Polymarket's core user base is crypto-leaning right-wing. This is evident as Polymarket has Trump's winning probability higher than any other prediction tool/market.
Polymarket is the most liquid prediction market globally, with over $460 million in total volume for this election. If any market is efficient, it should be this one. But it is not efficient nonetheless.
If prediction markets rely on efficiency, but cannot revert to true probabilities when biases distort the odds, should they be used as a source of probabilities?
Time Bias
Prediction market efficiency is not as simple as the coin flip scenario above. If someone wants to bring the market back to true probabilities, the edge they gain must be worth it.
If a market is 1% upward biased, but resolves in six months, the person hedging the edge won't bother arbitraging the market back to true probabilities. This is because 1% over six months is equivalent to 2% per year, which is below the risk-free rate.
The only way for such a market to revert to true probabilities is if someone is interested in the opposite direction.
So the market won't reflect efficiency until the bias increases or the resolution time decreases (playing market maker and beating the risk-free rate is +EV).
Hedging Bias
Hedging can distort actual probabilities by pushing the odds higher or lower.
Here's an example of how hedging can manipulate prediction market probabilities:
- A trader buys $1 million worth of SPY EOD call options on the morning of an FOMC meeting.

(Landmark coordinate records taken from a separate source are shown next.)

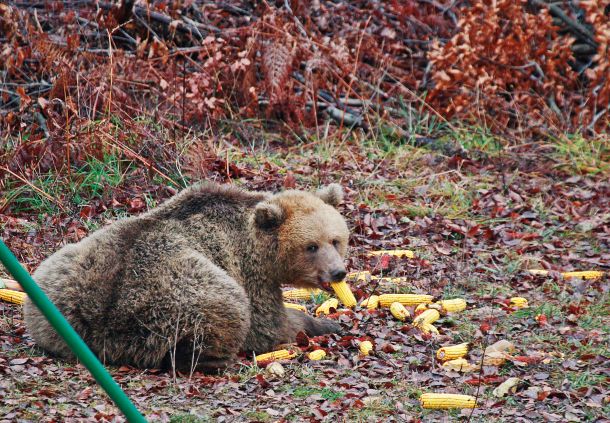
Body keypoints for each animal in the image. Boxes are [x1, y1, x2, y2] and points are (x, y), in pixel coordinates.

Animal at [23, 182, 346, 372]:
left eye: (336, 240)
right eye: (311, 246)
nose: (338, 271)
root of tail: (101, 326)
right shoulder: (247, 272)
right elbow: (267, 325)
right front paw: (323, 323)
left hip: (54, 284)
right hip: (177, 293)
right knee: (225, 308)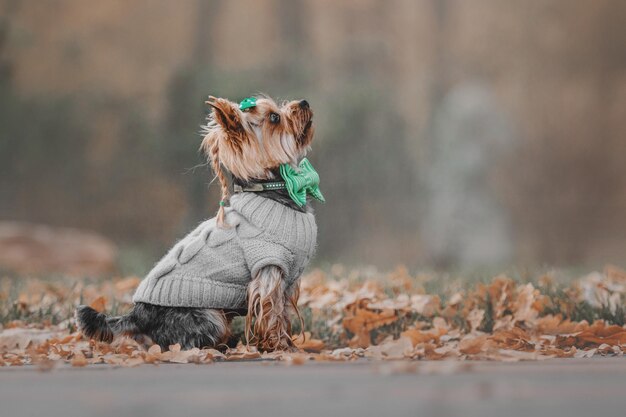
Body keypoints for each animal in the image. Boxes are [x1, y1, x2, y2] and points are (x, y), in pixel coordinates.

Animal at [77, 95, 322, 352]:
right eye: (275, 118)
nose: (304, 102)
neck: (273, 189)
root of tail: (137, 316)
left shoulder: (287, 282)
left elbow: (283, 313)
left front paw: (287, 343)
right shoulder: (268, 269)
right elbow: (271, 313)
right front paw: (279, 347)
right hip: (209, 317)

- The trader believes a rate cut will increase SPY, while no change will decrease SPY. The market currently prices these two outcomes at 50:50.
- Shortly before the decision, the trader gets cold feet and wants to reduce directional risk. He doesn't want to sell the SPY calls because the liquidity is relatively poor (remember, this is a theoretical example).

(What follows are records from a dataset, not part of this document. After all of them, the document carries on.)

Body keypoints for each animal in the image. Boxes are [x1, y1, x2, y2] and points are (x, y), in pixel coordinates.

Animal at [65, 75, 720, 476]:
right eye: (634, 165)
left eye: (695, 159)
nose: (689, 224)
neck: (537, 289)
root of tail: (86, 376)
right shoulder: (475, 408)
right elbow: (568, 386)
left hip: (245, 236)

- To solve this, the trader buys $200,000 worth of the NO on the rate change market, pushing the probability of a rate cut to 48/52.
- If the market consensus is 50:50, but the prediction market is 48/52, market efficiency would require the trader to buy the YES shares until the market reverts to 50:50. But this doesn't always happen.
There are several reasons why this market may not revert to the true 50/50 probability.
The most obvious one is: there may not be traders willing to take on the directional risk of arbitraging the market to gain a tiny edge.
Unlike the infinitely repeatable coin flip, FOMC meetings only occur 12 times per year. This infrequency significantly increases the risk premium, as each event has a major impact.
The EV formula below shows a 48 cent investment has an expected average return of 2 cents.
EV = (.5 * 1) + (.5 * 0) - .48 = 0.02
Given the low frequency of FOMC meetings, we may not find traders willing to take on the directional risk of this position. Additionally, since this market inefficiency is caused by a one-time hedge, this specific market opportunity is unlikely to arise again at the next FOMC meeting. Ignoring external market hedges/uses (which don't always exist), arbitraging this market is effectively like buying a single coin flip at 48 cents.
The second reason is theoretical, highlighting information asymmetry. If the prediction market is used as the sole true source of event probabilities, traders may be unwilling to arbitrage the market, as they don't know if the bidder has information they can't access. They can't know if the bidder is just trying to hedge their SPY calls. This significantly changes the model, as now the traders not only need to be willing to take on directional risk, but also bet that the 52 cent bidder doesn't have asymmetric information.
My Take
I'm quite bullish on prediction markets. However, using them as the sole truth of probabilities is mistaken.
They are excellent at information discovery - I believe prediction markets will become the "go-to" place to view real-time odds on any event. At the same time, I disagree with the view that they are always fully accurate.
For large events, I think adding error bands to predictions would help address biases caused by biases, hedging, or time.